Stefano Di Marino, Il palazzo dalle 5 porte, Giallo Mondadori del 23/2/2014.
Di Marino, da professionista della scrittura, ci tiene ad ascrivere questo lavoro all’universo del thrilling all’italiana degli anni ’70.
Di Marino, poi, dopo il saggio sul thrilling, ha tutta la mia fiducia.
Purtroppo però, a mio modestissimo e amatoriale avviso, Di Marino scrittore (e non saggista) con la parola thrilling intende tutt’altro.
La garza dell’atmosfera è poca, per il resto una caterva di frasi fatte e dialoghi da uomo di mondo (o giramondo) sullo sfondo di una laguna descritta con l’estro di un ragioniere armato di compasso e righello.

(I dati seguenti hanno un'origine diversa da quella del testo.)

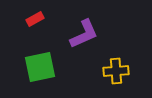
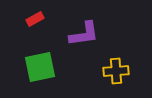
purple L-shape: rotated 16 degrees clockwise
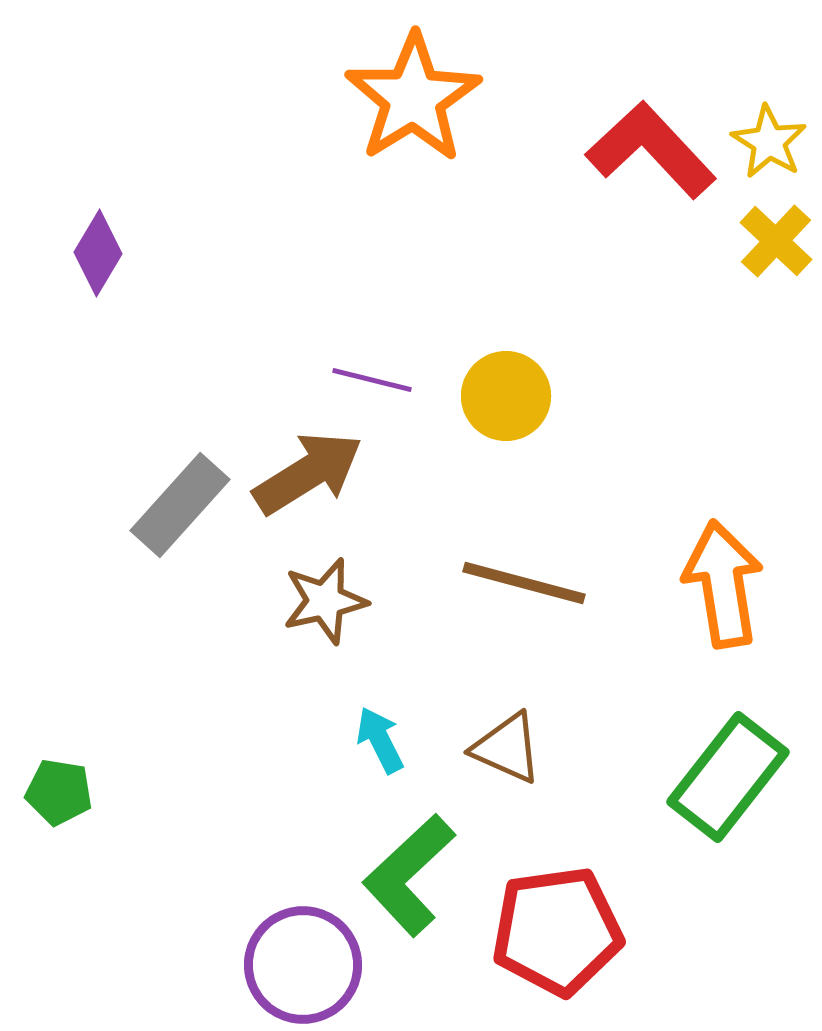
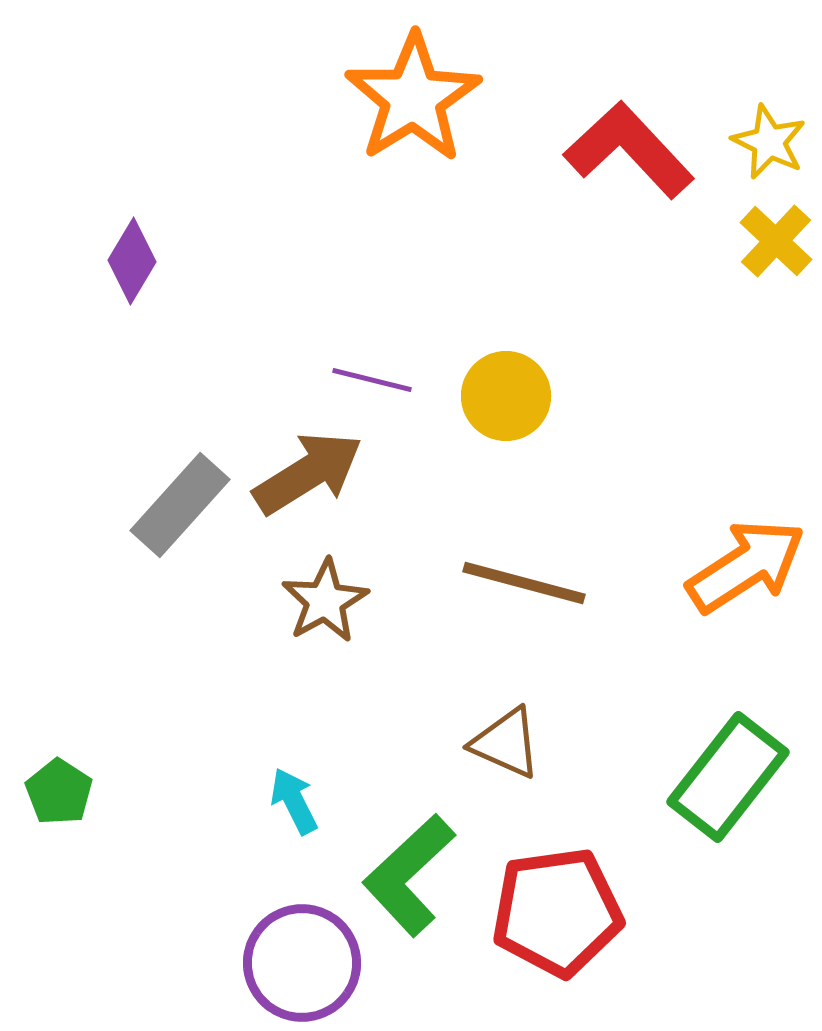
yellow star: rotated 6 degrees counterclockwise
red L-shape: moved 22 px left
purple diamond: moved 34 px right, 8 px down
orange arrow: moved 23 px right, 18 px up; rotated 66 degrees clockwise
brown star: rotated 16 degrees counterclockwise
cyan arrow: moved 86 px left, 61 px down
brown triangle: moved 1 px left, 5 px up
green pentagon: rotated 24 degrees clockwise
red pentagon: moved 19 px up
purple circle: moved 1 px left, 2 px up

La farina arcana delle parole, ossia la capacità di evocare, dilatare gli spazi, la percezione del tempo, dei colori, delle sensazioni – senza bisogno di un plot fitto; voglio dire, quel cinema là dei ’70 era insensato, pieno di buchi, lungaggini inutili, dialoghi a cazzo, incongruenze che nemmeno un deficiente, personaggi pochissimo definiti eccetera – in Di Marino latita: la sua prosa è dopata d’action (cosa che nei Segretissimi non guasta), declina verso personaggi redux da Grozny, superduri spacca tutto che in un supermarket ci hanno messo piede solo per comprarsi degli integratori e lanciare un’occhiata di sufficienza alla cassiera o al mulettista sottoposti e frustrati: loro sì veri redux!

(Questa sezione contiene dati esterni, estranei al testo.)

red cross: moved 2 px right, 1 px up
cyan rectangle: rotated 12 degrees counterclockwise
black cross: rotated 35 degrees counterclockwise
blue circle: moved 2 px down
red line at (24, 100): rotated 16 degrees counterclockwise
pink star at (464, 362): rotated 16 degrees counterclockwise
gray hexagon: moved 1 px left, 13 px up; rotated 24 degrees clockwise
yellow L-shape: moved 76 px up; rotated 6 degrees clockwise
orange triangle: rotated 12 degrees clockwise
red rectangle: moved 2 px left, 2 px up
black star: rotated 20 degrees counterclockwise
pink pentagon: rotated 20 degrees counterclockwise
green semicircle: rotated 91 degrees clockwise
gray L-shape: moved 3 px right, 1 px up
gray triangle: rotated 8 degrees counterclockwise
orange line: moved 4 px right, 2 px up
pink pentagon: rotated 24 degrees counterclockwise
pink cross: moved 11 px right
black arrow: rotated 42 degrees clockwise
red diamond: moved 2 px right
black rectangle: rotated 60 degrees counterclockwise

Per il resto l’ambient di Di Marino oscilla tra salotti raffinati, gente in tailleur di Yves Saint Laurent, camicette di seta, topazi e oro bianco, vernissage veneziani – milanesi.

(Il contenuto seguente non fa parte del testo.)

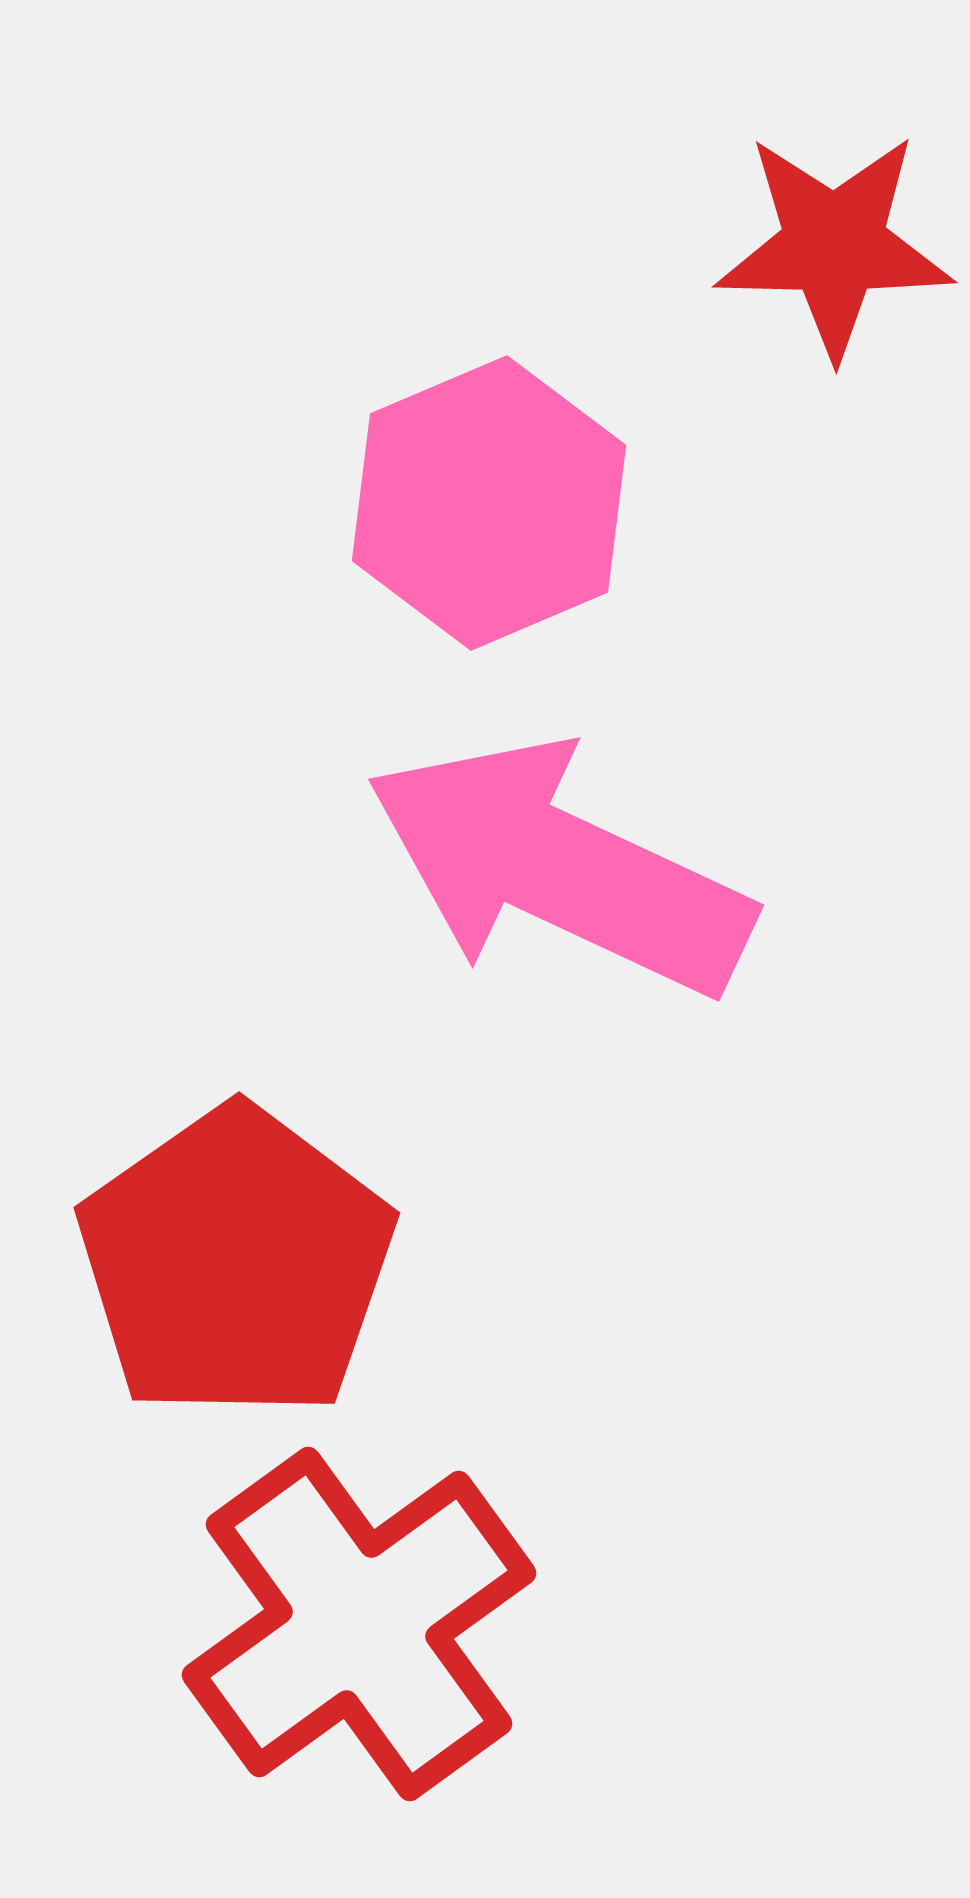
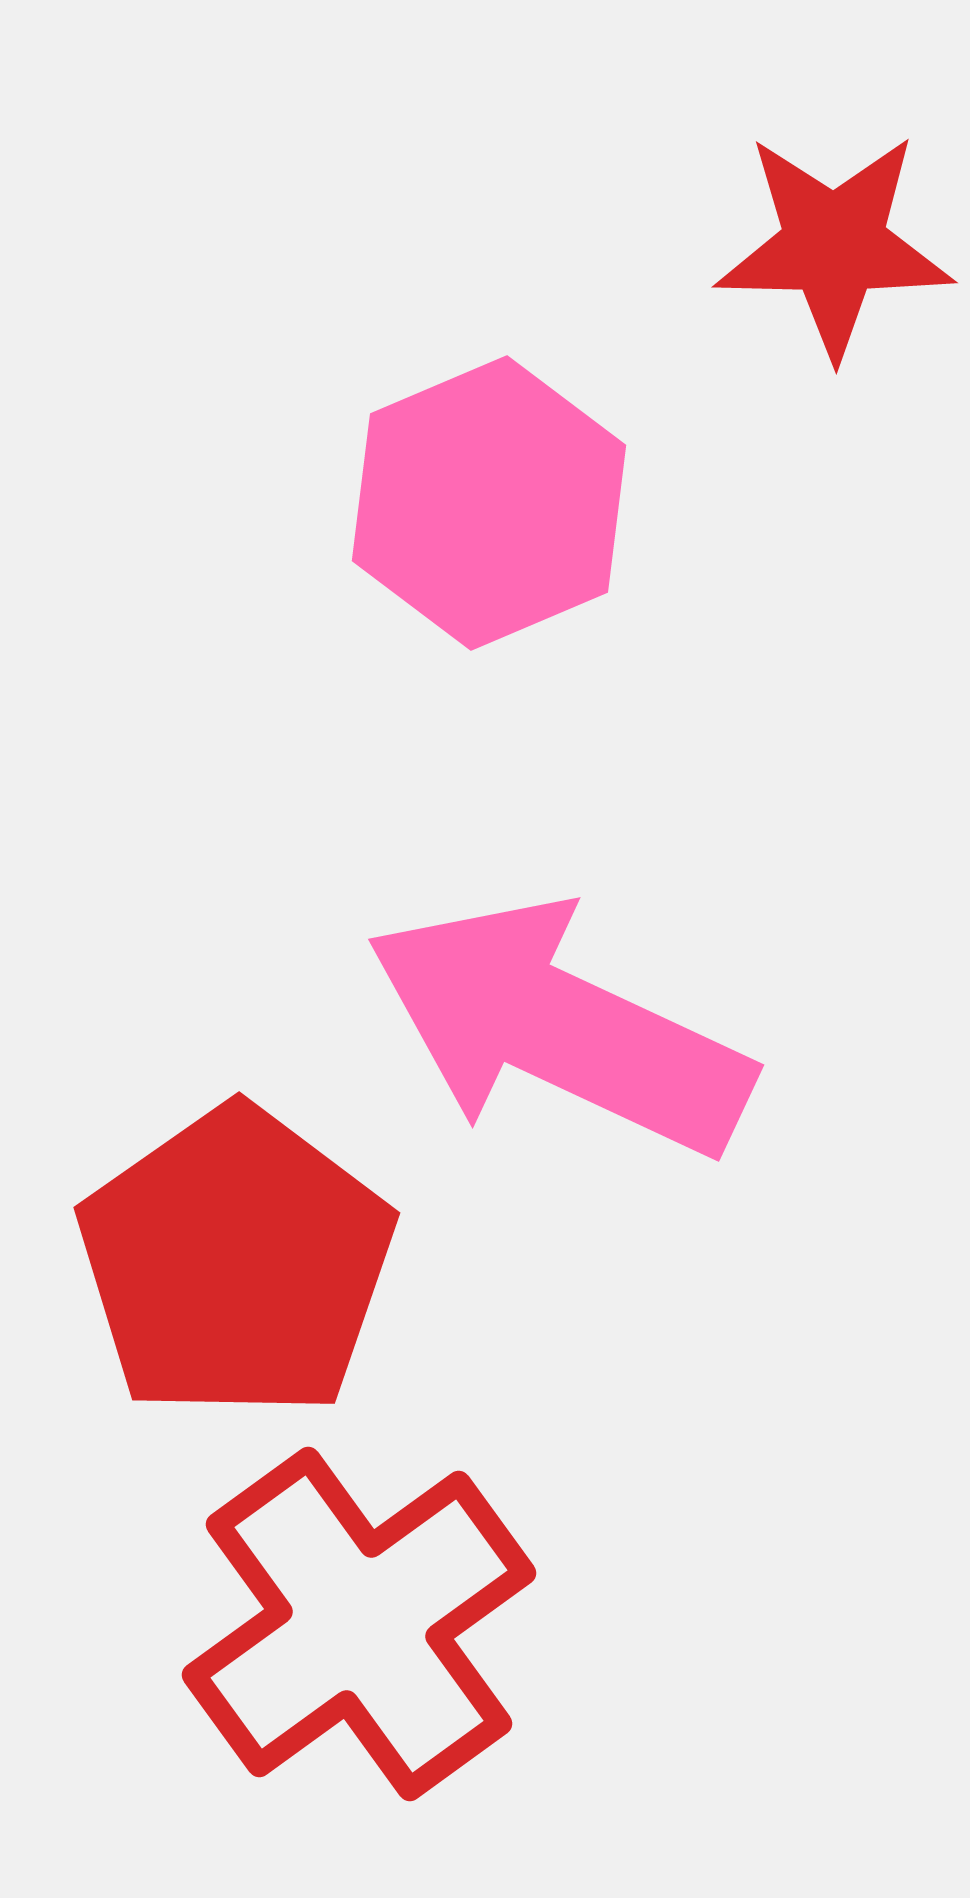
pink arrow: moved 160 px down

E poi descrizioni a cascata, azioni, dialoghi per tirare sulle pagine e lasciare nemmeno un briciolo di non detto, di non spiegato al lettore.
Bas Salieri, il personaggio principale, mi sta sui coglioni.
Bello.
Colto.
Affascinante.
Pieno di figa.
Con la grana.
Magari amico di Marchionne & Renzie.
No.
L’unico Salieri che reggo è Mario.
E’ questo il thriller all’italiana?
Questo lavoro furioso di editing?
Di quadrature del cerchio?
No.
Tra me e questo mondo s’incunea l’abisso.
E’ lo sciopero sociale.
Il caos.
La guerra.
Libro chiuso a pag. 163.
Ho bisogno di una boccata d’aria, di leggermi anche solo due righe del mio maestro Sergio Bissoli.
Cristiana, spero nel tuo Tutto quel blu.
Non ascoltare Franco staccato Forte.
E non deludermi.
Almeno per un altro po’.
Tuo,
Davide Rosso
BIBLIOGRAFIA MINIMA
Bruschini Antonio & Piselli Stefano, Giallo & Thrilling all’italiana (1931 – 1983), Firenze, Glittering Images, 2010.
Piselli Stefano, Eros & Thanatos ’70, Firenze, Glittering Images, 2013.
[1] Con la sua Perugia ribollente di studenti e poliziotti, costretti a confrontarsi in un sit-in anti mostro ne I corpi presentano tracce di violenza carnale, film che da solo contiene tutto del nostro thrilling e, al contempo, ne rappresenta un (im)possibile superamento.